I have been using an 8-bit AVR MCUs to build line-follower robots with students for a few years now. Now I would like to step up to an ARM Cortex-M3 because I'd like to add some more CPU-intensive features like odometry and sensor fusion.
The requirements are:
- 8 analog inputs,
- 4 PWM outputs,
- 2 quadrature encoder inputs,
- serial I/O,
- Self-programming wirelessly without physical access to the robot.
- Multiplatform toolchain + IDE (OS X, Linux, Windows).
The steps I've taken so far are:
I'm using this STM32F103C8 based board. I believe this MCU has everything I need, including the 2 x QEI which I planned to implement in software but this one happens to have it in hardware, so great:
- Board http://eud.dx.com/product/high-quality-cortex-m3-stm32-stm32f103c8t6-development-board-w-swd-interface-844380789
- Programmer http://eud.dx.com/product/st-link-v2-programmer-emulator-mini-stlink-downloader-for-stm8-stm32-mcu-development-board-844380733
I've followed this to set up my toolchain + IDE:
I've found that the documentation for this chip is scattered among a number of PDFs, which I downloaded:
- STM32F103x8 datasheet http://www.st.com/st-web-ui/static/active/en/resource/technical/document/datasheet/CD00161566.pdf
- Reference Manual http://www.st.com/st-web-ui/static/active/en/resource/technical/document/reference_manual/CD00171190.pdf
- A few other documents like AN2606 (memory boot modes), PM0075 (flash programming manual) and AN3155 (serial bootloader protocol), which I'll probably need in the future.
I also downloaded the STM32F10x standard peripheral library, but that in turn recommended me to get the newer STM32CubeF1, which I believe is just a marketing rename of the above, so I got both:
Finally, I've also got "The Definitive Guide to the ARM Cortex-M3" by Joseph Yiu, which I'm reading as I wait for the boards to arrive.
My questions are:
I'm a bit overwhelmed by documentation, to say the least, and I'm not even sure I got it all. For example, the datasheet and the reference manual state that the chip has 3 timers capable of quadrature encoded inputs. But, I can't find documentation of the registers that control the timers anywhere in the PDFs above. What am I missing?

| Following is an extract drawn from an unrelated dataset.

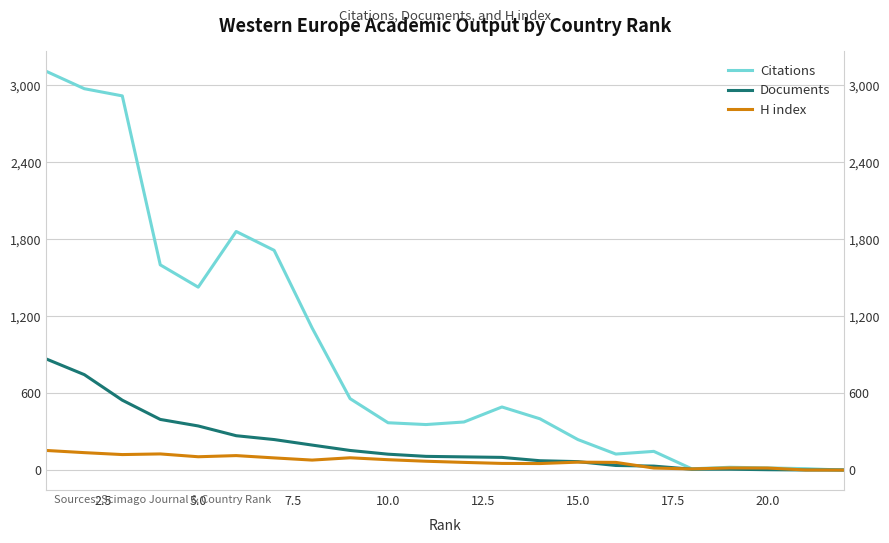

True or false: Citations and H index cross at least once.

False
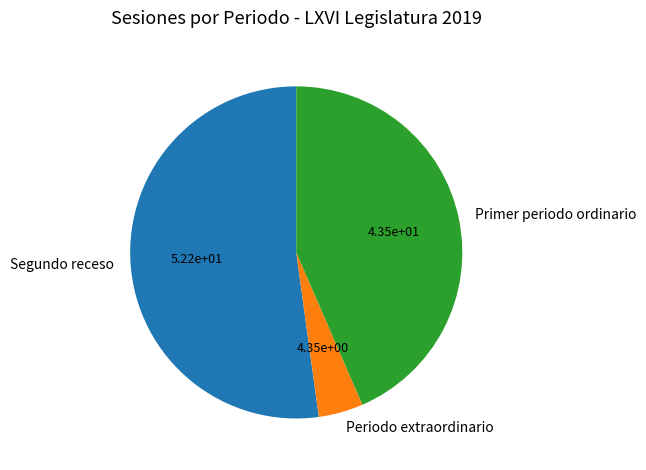

Which slice is the smallest?

Periodo extraordinario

Should I use the (older?) Standard Peripheral Library, or the (newer?) cube thing? What's the difference? I understand that both libraries save me from manipulating registers directly and are the recommended way to go. Am I right?
Where is the documentation for the libraries (besides the embedded doxygen comments, which are nice and all but I'd rather have a searchable html/pdf)?
I chose Eclipse + GCC ARM + OpenOCD as my toolchain because I consider this is the only option that will run on the 3 main OSes without code size or other limitations. Are there any more options?